Your comments about the two women you met struck me as I grew up with this idea of my siblings and I having one foot each in two ponds. That is, we grew up in a (somewhat) traditional Chinese household but outside our door was a very westernized society. We learnt to adapt to both, being quiet and respectful of our elders in the home, while being engaged and chatty outside. I can empathize with the second woman as realistically, no matter how wonderful she is, she'll probably never be good enough for their only son. Though having given birth to a son obviously weighed heavily in her favour. Alas, sometimes this is not enough to sustain good favour and she will always be judged by her husband's condition i.e. is he well-fed, are his needs taken care of, has she taught her children well, is she respectful of the in-laws, etc... I have seen that even when the husband is "at fault", perhaps loses his job, the wife is still blamed. She was not supportive enough, she did not take care of the household sufficiently enough so that he could concentrate on his work, etc..

But this is the life we have and so we adapt as best as possible. Ironically, it is usually the mothers-in-law who cause the most strife for the wife, critiquing her every move. Ironic in that the mother-in-law was a wife once and surely would be the first to empathize and understand the wife's predicament. But alas, the cycle perpetuates and mothers soon forget their challenges as wives, and impose their own will upon the next generation.

gillianpar's picture

thanks for the feedback

Your feedback is so great...so personal...and really validates what i sensed but have no personal knowledge of...how can we make the next round of mother-in-laws break the cycle??

jadefrank's picture

Life in Vietnam

Hi Gillian,

So great to hear your voice in the community again! Thank you for sharing your deep insight into today's Vietnam and the reality women face as second class citizens. I too had the privilege to travel to Vietnam and spent about a month wandering the coastline, being humbled by such beautiful, generous and hardworking people. And you made an excellent point - it is the women that you see doing most of the manual and well as domestic work while their husbands seem to enjoy more luxuries.

Another issue Vietnamese women face is the temptation of foreign men looking for beautiful wives.

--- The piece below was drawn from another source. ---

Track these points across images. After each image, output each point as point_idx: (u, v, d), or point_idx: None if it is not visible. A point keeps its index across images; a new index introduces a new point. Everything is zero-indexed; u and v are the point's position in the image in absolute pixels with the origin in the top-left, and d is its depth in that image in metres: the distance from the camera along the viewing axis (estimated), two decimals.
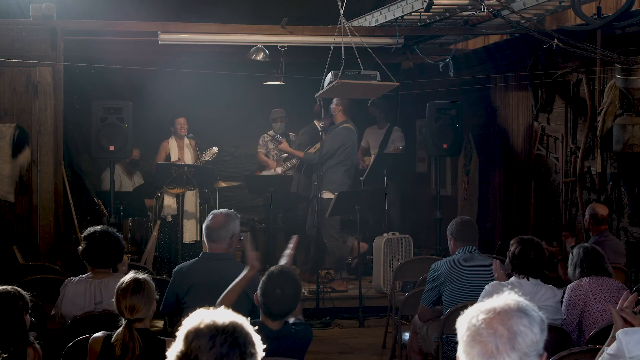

I've read that it's especially a problem with Korean men who cannot find a wife due to the unbalanced ration of men to women in their own country. Korean businessmen take short bride finding trips to Hanoi or Saigon to find suitable women to take home as their wives. For a poor, rural woman - the idea of living poverty to enjoy "better" life is sometimes far too great for them and their families to pass up. Problem is, they arrive in Korea and are completely isolated, living with a man they hardly know, under a mother-in law who resents her for being different among other things, and far from their families with no support systems. Not to mention the frequency in domestic violence cases that result. Or what about the frequency of older, western men there - prominent outside brothels and bars.

And I too noticed this cycle of mother in-laws making life so difficult for their daughter in-laws. Both in Vietnam, and in as Janice mentioned, in China. And while it is their cultural tradition, it is a tradition worth re-examining as it pits women against women and acts as a stumbling block in the women's movement. You pose an excellent question - how can we break this cycle? When traditions have been around for thousands of years, it is difficult to alter mind-sets. But I don't think its impossible.